WHAT IT MEANT: This result snapped a four-match losing streak in finals for Kerber - and started a winning streak of the same length as she went on to capture a career-best four titles over the course of 2015, adding Stuttgart, Birmingham and Stanford to her trophy cabinet this season. And not only was Kerber winning, but she was doing so in style: each of those finals was a top-quality three-setter that added to her reputation as one of the most likely players on the WTA Tour to be involved in a classic match.
Only Kerber's Grand Slam performances would let her down: failing to progress beyond the third round of any would contribute to her year-end ranking actually falling by one place to World No.7. However, that can be attributed to some disproportionate bad luck with her draws: Roland Garros and Wimbledon both saw her fall to a surging Garbiñe Muguruza in round three, while former World No.1 Victoria Azarenka was her conqueror at the same stage of the US Open - and again, all three losses would be stellar three-set affairs.
In any case, having resolved her difficulties in finals in 2015, Kerber would outshine every other player on the major stage in 2016, a career-best season that saw her collect her first two Grand Slam titles at the Australian and US Opens, and ultimately seal the coveted Year-End World No.1 spot.

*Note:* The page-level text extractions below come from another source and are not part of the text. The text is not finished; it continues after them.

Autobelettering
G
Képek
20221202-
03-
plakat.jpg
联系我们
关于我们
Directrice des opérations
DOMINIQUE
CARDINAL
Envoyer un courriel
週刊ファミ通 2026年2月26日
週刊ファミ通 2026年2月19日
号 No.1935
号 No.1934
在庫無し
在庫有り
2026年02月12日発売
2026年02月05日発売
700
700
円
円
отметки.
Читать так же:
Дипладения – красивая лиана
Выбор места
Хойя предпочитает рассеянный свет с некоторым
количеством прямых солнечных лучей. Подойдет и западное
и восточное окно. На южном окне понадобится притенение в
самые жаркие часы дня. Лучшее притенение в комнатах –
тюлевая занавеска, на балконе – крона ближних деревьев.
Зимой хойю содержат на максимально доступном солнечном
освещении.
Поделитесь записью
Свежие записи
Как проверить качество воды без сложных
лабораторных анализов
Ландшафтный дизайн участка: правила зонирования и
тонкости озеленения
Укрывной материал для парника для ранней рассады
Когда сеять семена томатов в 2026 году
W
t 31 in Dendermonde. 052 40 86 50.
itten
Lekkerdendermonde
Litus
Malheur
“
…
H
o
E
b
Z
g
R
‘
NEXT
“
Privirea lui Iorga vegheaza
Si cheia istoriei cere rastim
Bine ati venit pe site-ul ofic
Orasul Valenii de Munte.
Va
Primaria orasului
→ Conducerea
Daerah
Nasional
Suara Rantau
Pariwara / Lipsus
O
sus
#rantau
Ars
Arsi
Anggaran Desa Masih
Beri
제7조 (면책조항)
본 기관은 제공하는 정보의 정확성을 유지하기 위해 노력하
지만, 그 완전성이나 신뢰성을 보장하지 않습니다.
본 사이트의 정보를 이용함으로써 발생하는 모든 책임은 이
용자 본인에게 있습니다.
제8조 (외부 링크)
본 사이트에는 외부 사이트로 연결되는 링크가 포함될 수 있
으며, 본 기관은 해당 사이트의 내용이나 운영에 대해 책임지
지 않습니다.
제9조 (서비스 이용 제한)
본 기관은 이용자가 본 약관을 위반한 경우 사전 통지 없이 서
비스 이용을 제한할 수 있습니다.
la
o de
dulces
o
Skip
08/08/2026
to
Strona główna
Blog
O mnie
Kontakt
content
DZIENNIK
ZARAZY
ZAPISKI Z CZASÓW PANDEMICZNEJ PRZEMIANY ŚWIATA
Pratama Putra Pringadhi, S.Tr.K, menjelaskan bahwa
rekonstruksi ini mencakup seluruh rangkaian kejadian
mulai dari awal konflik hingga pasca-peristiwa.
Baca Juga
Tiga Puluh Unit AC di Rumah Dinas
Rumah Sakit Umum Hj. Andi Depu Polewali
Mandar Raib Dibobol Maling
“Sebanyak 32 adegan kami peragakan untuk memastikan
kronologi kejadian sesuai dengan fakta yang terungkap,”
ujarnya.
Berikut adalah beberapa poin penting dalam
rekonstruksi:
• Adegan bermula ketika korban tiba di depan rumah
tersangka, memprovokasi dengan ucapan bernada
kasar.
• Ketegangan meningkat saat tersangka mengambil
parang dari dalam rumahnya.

Keys, meanwhile, would not reach another final for over a year, and her 2015 results would tail off somewhat from her eyecatching start. In a foreshadowing of her ability to peak on the big stage, though, the only tournaments at which Keys would win three straight matches for the rest of the year were Wimbledon and the US Open, where she made her debut appearances in the quarterfinals and the fourth round respectively. Keys' career thus far has seen the American's best results heavily weighted towards certain events - with the Grand Slams among them but also Charleston, where she eventually claimed the title in 2019.
Kerber would also use the momentum from this triumph to take a stranglehold over the pair's rivalry that Keys has yet to loosen. Their consecutive knife-edge finals might have seemed like a harbinger of a tight rivalry at this point - but instead, Kerber went on to claim the next five meetings without the loss of a set, and she now holds a dominant 9-2 record over Keys overall.